● **Task objective**: Write out the listing below word for word, leaving out the pictures.

● **Data for processing**:
* * *
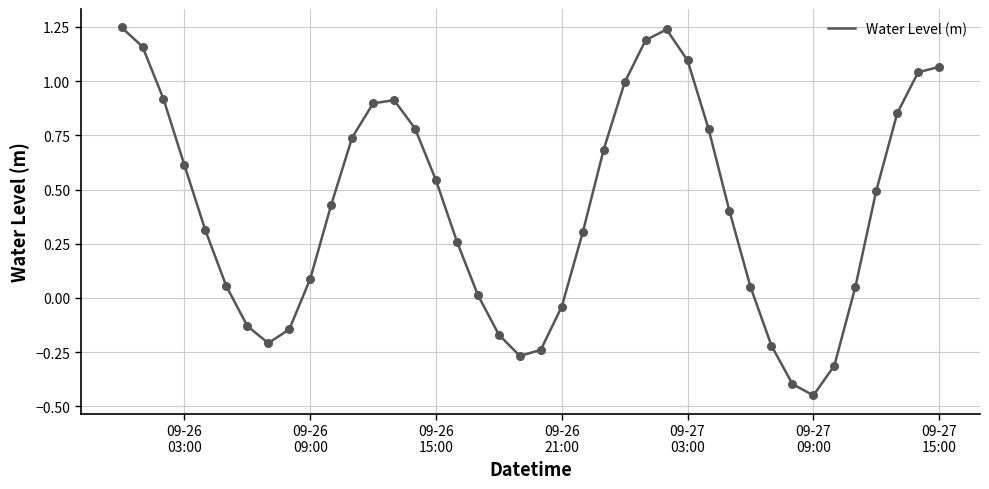

What is the difference between the maximum and minimum values?

1.7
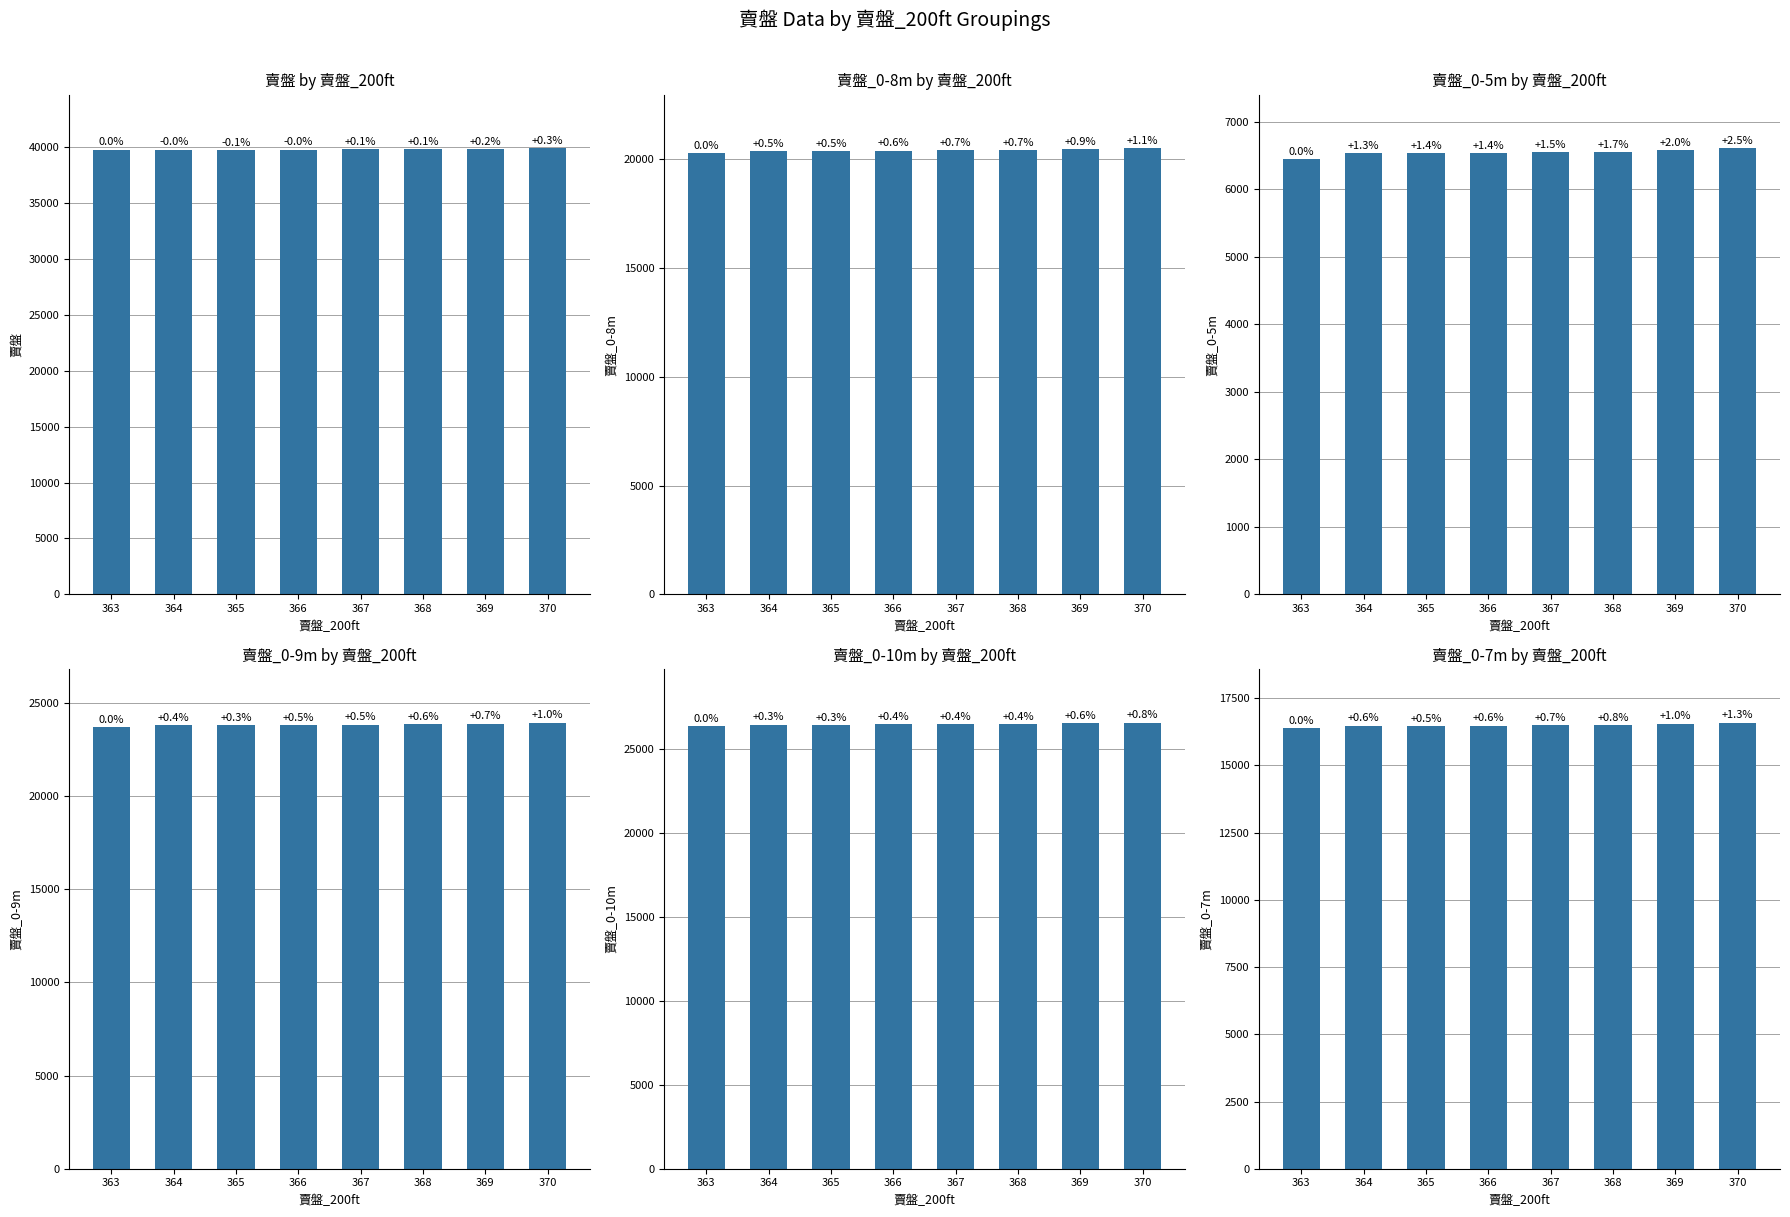

How many data points in 賣盤_0-9m are less than 23836?

4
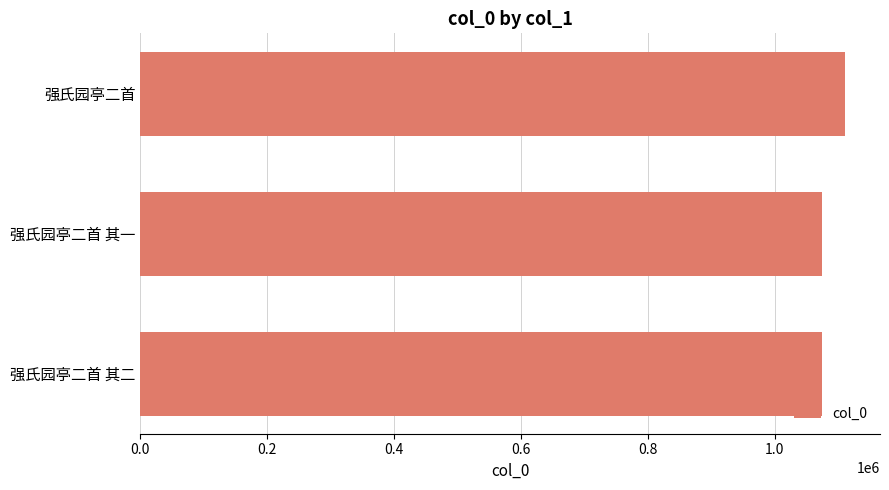

How many bars are there in total?

3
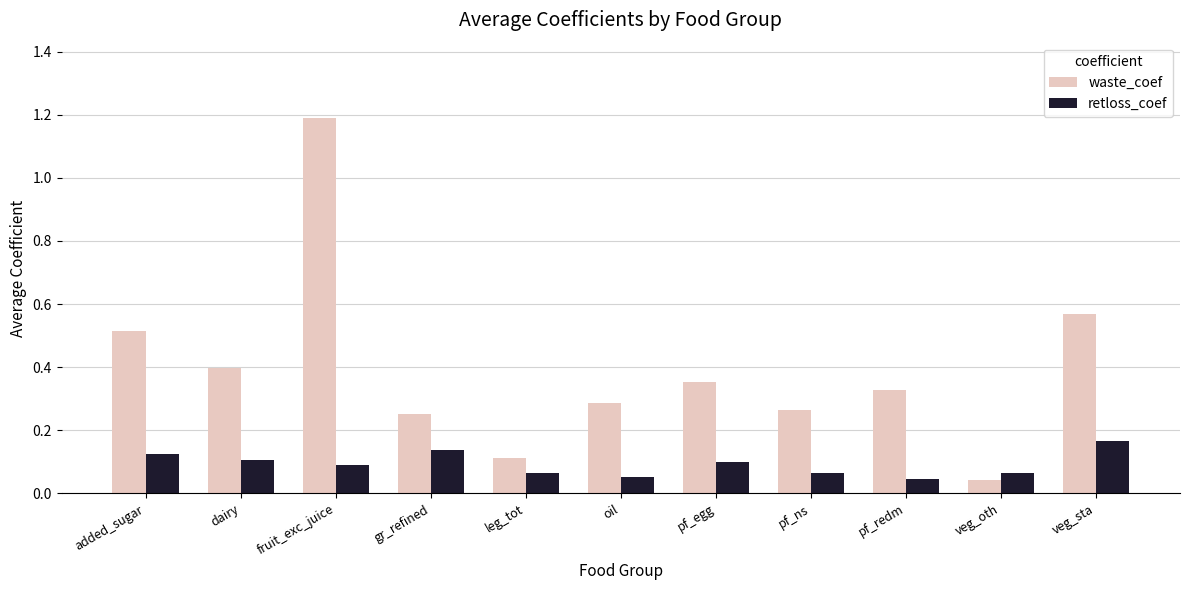

Between fruit_exc_juice and pf_redm, which series saw the biggest shift?

waste_coef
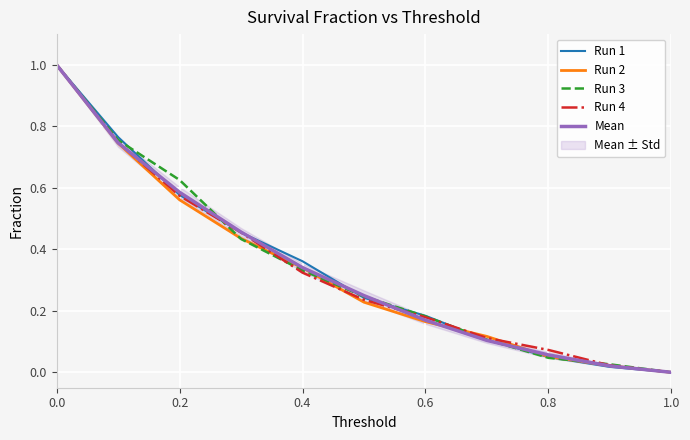

How many lines are shown in the chart?

5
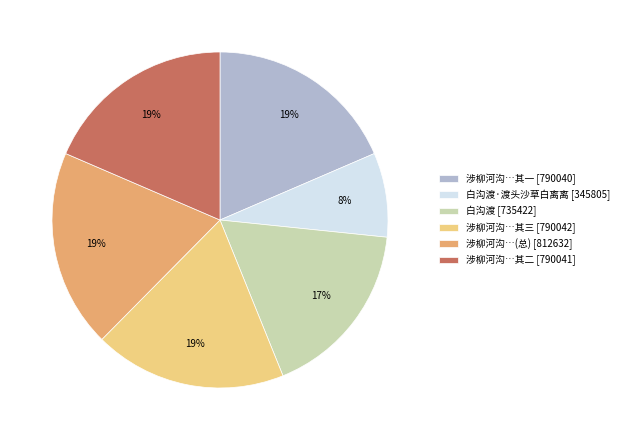

Between 涉柳河沟…其三 [790042] and 白沟渡·渡头沙草白离离 [345805], which is larger?

涉柳河沟…其三 [790042]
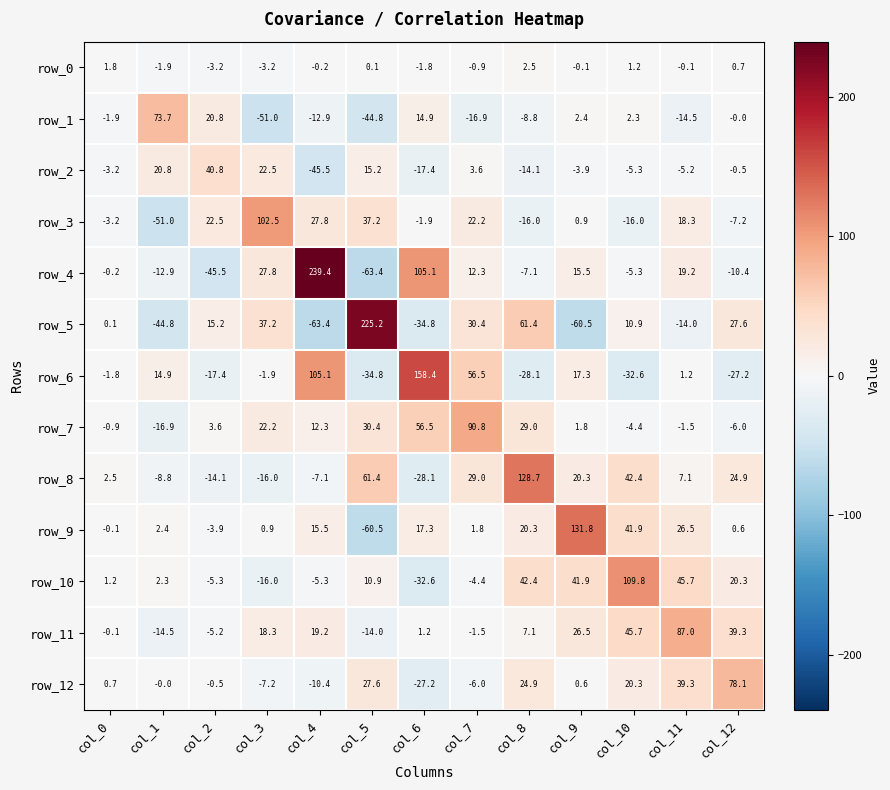

Where does the row_4 series first go above 0?

col_3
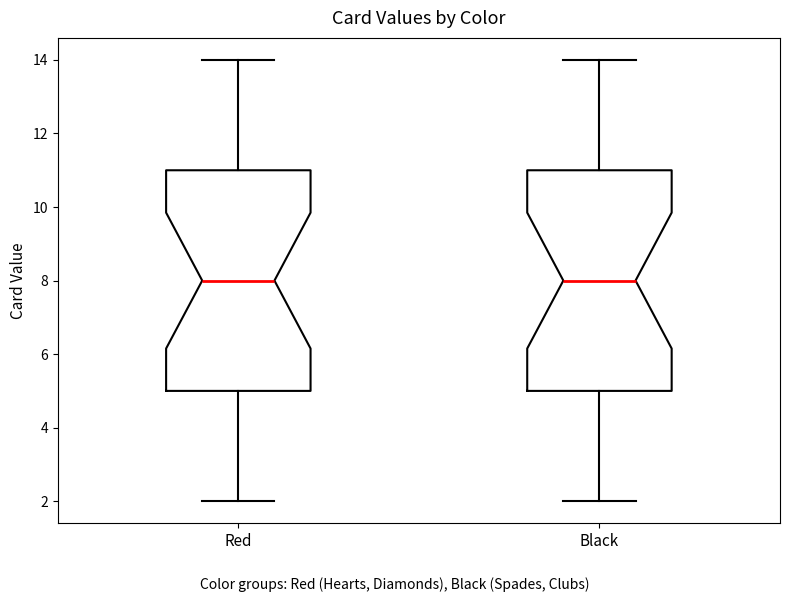

Where is the upper edge of the box for Black on the y-axis? The values are not printed on the chart, so give them approximately, as read against the axis.

11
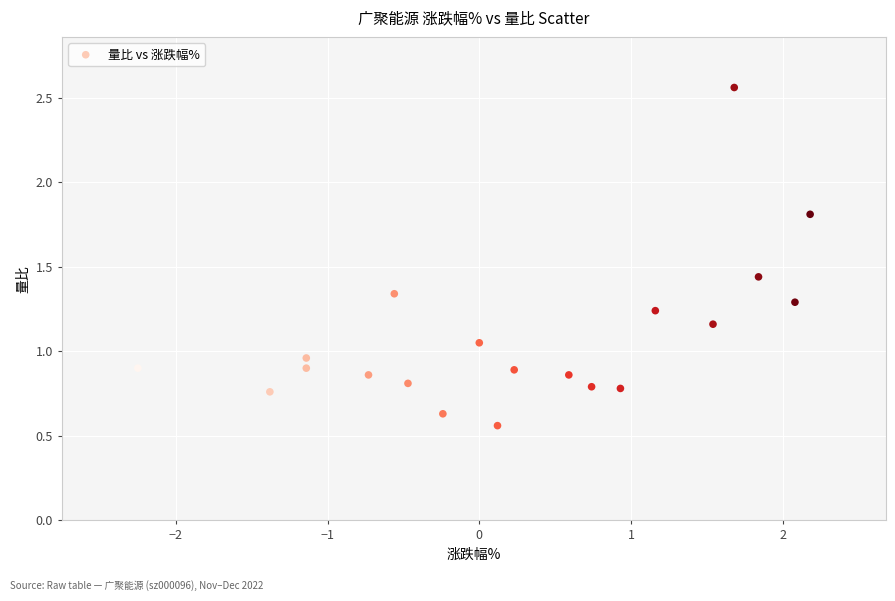

What is the range of Y values (max minus min)?

2.0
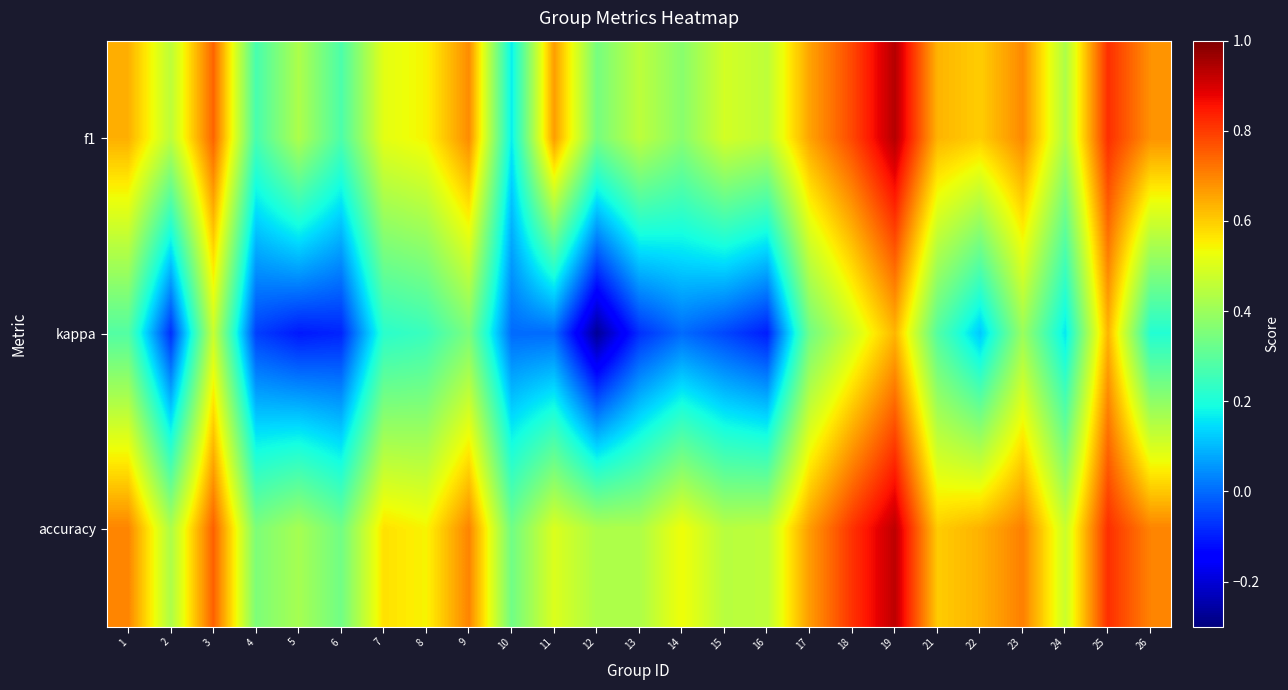

Reading left to right, transcribe all the data shown in this chart.

f1: 1=0.6	2=0.5	3=0.7	4=0.3	5=0.4	6=0.3	7=0.5	8=0.5	9=0.7	10=0.2	11=0.7	12=0.3	13=0.5	14=0.4	15=0.5	16=0.5	17=0.7	18=0.8	19=0.9	21=0.6	22=0.6	23=0.7	24=0.4	25=0.8	26=0.7
kappa: 1=0.3	2=-0.1	3=0.5	4=-0.1	5=-0.1	6=-0.1	7=0.2	8=0.2	9=0.3	10=0.0	11=0.0	12=-0.3	13=-0.1	14=0.0	15=-0.0	16=-0.1	17=0.3	18=0.5	19=0.6	21=0.3	22=0.1	23=0.4	24=0.2	25=0.6	26=0.2
accuracy: 1=0.7	2=0.4	3=0.8	4=0.4	5=0.4	6=0.3	7=0.6	8=0.5	9=0.7	10=0.3	11=0.5	12=0.4	13=0.4	14=0.5	15=0.4	16=0.5	17=0.7	18=0.8	19=0.9	21=0.6	22=0.6	23=0.7	24=0.5	25=0.8	26=0.7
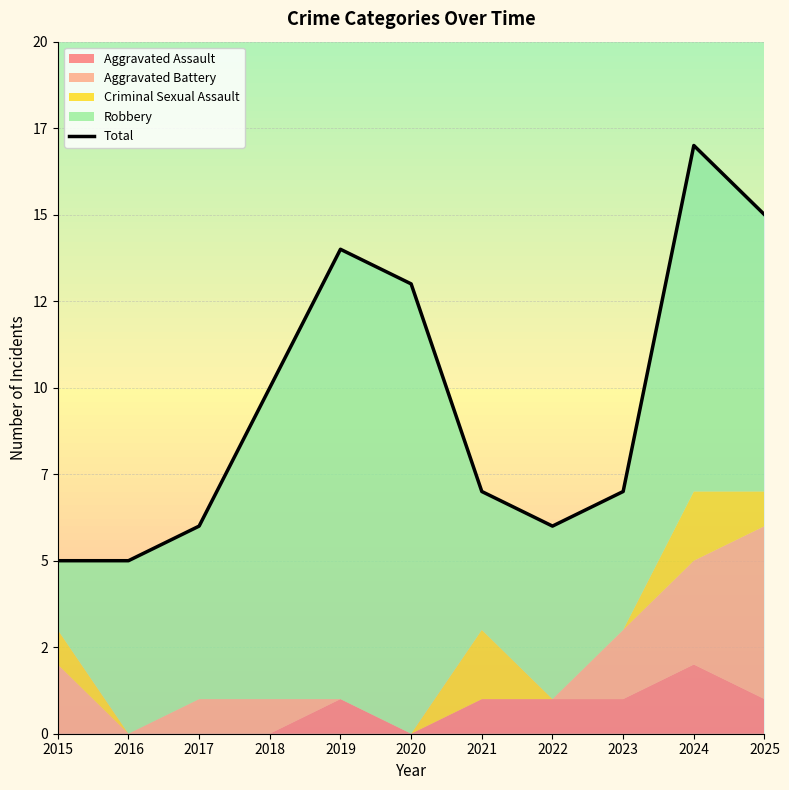

What is the difference between the maximum and minimum values?

12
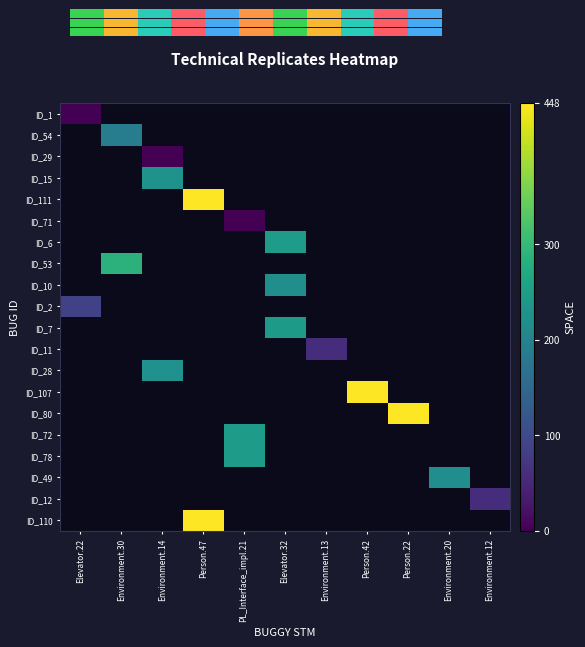

How many positive values does the ID_72 series have?

1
* * *
● **Exercise answer**:
What is the difference between the maximum and minimum values?

1.7

How many data points in 賣盤_0-9m are less than 23836?

4

How many bars are there in total?

3

Between fruit_exc_juice and pf_redm, which series saw the biggest shift?

waste_coef

How many lines are shown in the chart?

5

Between 涉柳河沟…其三 [790042] and 白沟渡·渡头沙草白离离 [345805], which is larger?

涉柳河沟…其三 [790042]

Where does the row_4 series first go above 0?

col_3

Where is the upper edge of the box for Black on the y-axis? The values are not printed on the chart, so give them approximately, as read against the axis.

11

What is the range of Y values (max minus min)?

2.0

Reading left to right, transcribe all the data shown in this chart.

f1: 1=0.6	2=0.5	3=0.7	4=0.3	5=0.4	6=0.3	7=0.5	8=0.5	9=0.7	10=0.2	11=0.7	12=0.3	13=0.5	14=0.4	15=0.5	16=0.5	17=0.7	18=0.8	19=0.9	21=0.6	22=0.6	23=0.7	24=0.4	25=0.8	26=0.7
kappa: 1=0.3	2=-0.1	3=0.5	4=-0.1	5=-0.1	6=-0.1	7=0.2	8=0.2	9=0.3	10=0.0	11=0.0	12=-0.3	13=-0.1	14=0.0	15=-0.0	16=-0.1	17=0.3	18=0.5	19=0.6	21=0.3	22=0.1	23=0.4	24=0.2	25=0.6	26=0.2
accuracy: 1=0.7	2=0.4	3=0.8	4=0.4	5=0.4	6=0.3	7=0.6	8=0.5	9=0.7	10=0.3	11=0.5	12=0.4	13=0.4	14=0.5	15=0.4	16=0.5	17=0.7	18=0.8	19=0.9	21=0.6	22=0.6	23=0.7	24=0.5	25=0.8	26=0.7

What is the difference between the maximum and minimum values?

12

How many positive values does the ID_72 series have?

1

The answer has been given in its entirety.